The curfew prohibits teens unaccompanied by an adult from being on the streets of Lavallette from 10 p.m. to 5 a.m. from June 1 to Sept. 5, 2023.
Residents said they saw groups of trouble-making teens from their homes, though they didn’t personally experience any damage, suggesting police either install cameras in certain parts of town or ask homeowners to turn over footage from home security cameras to police in order to identify vandals.
“If you can do this and get away with it – no one is ever charged and no one is ever caught – it becomes whack-a-mole,” said resident William Murray.

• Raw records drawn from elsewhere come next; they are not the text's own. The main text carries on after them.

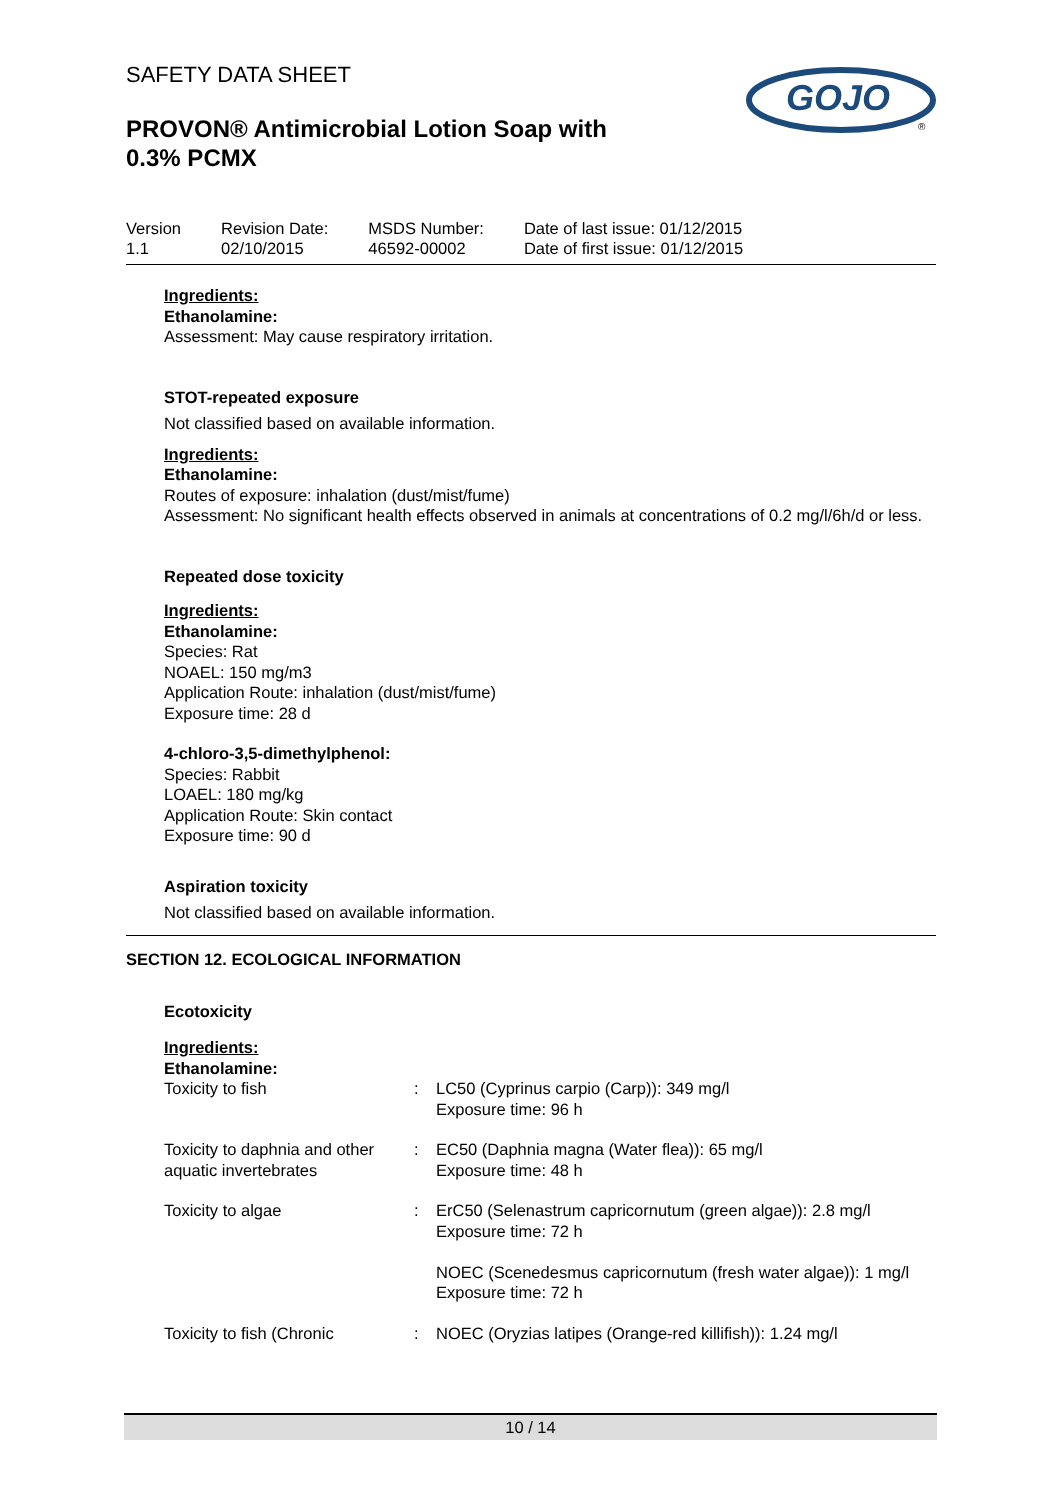GOJO
®
SAFETY DATA SHEET
PROVON® Antimicrobial Lotion Soap with
0.3% PCMX
Version
1.1
Revision Date:
02/10/2015
MSDS Number:
46592-00002
Date of last issue: 01/12/2015
Date of first issue: 01/12/2015
Ingredients:
Ethanolamine:
Assessment: May cause respiratory irritation.
STOT-repeated exposure
Not classified based on available information.
Ingredients:
Ethanolamine:
Routes of exposure: inhalation (dust/mist/fume)
Assessment: No significant health effects observed in animals at concentrations of 0.2 mg/l/6h/d or less.
Repeated dose toxicity
Ingredients:
Ethanolamine:
Species: Rat
NOAEL: 150 mg/m3
Application Route: inhalation (dust/mist/fume)
Exposure time: 28 d
4-chloro-3,5-dimethylphenol:
Species: Rabbit
LOAEL: 180 mg/kg
Application Route: Skin contact
Exposure time: 90 d
Aspiration toxicity
Not classified based on available information.
SECTION 12. ECOLOGICAL INFORMATION
Ecotoxicity
Ingredients:
Ethanolamine:
| Toxicity to fish | : | LC50 (Cyprinus carpio (Carp)): 349 mg/l Exposure time: 96 h |
| Toxicity to daphnia and other aquatic invertebrates | : | EC50 (Daphnia magna (Water flea)): 65 mg/l Exposure time: 48 h |
| Toxicity to algae | : | ErC50 (Selenastrum capricornutum (green algae)): 2.8 mg/l Exposure time: 72 h NOEC (Scenedesmus capricornutum (fresh water algae)): 1 mg/l Exposure time: 72 h |
| Toxicity to fish (Chronic | : | NOEC (Oryzias latipes (Orange-red killifish)): 1.24 mg/l |
10 / 14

“I can see a lot of stuff going on,” added resident Vince Marino. “A lot of the residents on Bay Boulevard have video cameras, and I watch the news from New York and that’s how they’re catching people.”
Bennett said the crowds that descended upon the borough Memorial Day weekend were nearly unprecedented.
“We had as much water consumption on Memorial Day weekend this year as we did last year on Fourth of July weekend last year – 900,000 gallons,” he said.
Making matters worse, the borough’s complement of special police officers hired for the summer was not yet in place. Lavallette’s new police chief, Christian LaCicero, just recently got to work after the borough sued the county prosecutor’s office to take back its own police department. During the time the county was in command, the summer officers were not hired and one academy class was missed, officials said. The officers should be in place shortly now that the town has retaken control of its department, and the council hired one Class II special officer – a higher grade special officer authorized to carry a weapon – Monday night. There will also be two code enforcement officers who will work varying hours – including, potentially, at night – who can keep an eye out.
“This was triggered by what happened Memorial Day weekend with the vandalism – we needed something more significant to rely upon,” said Bennett.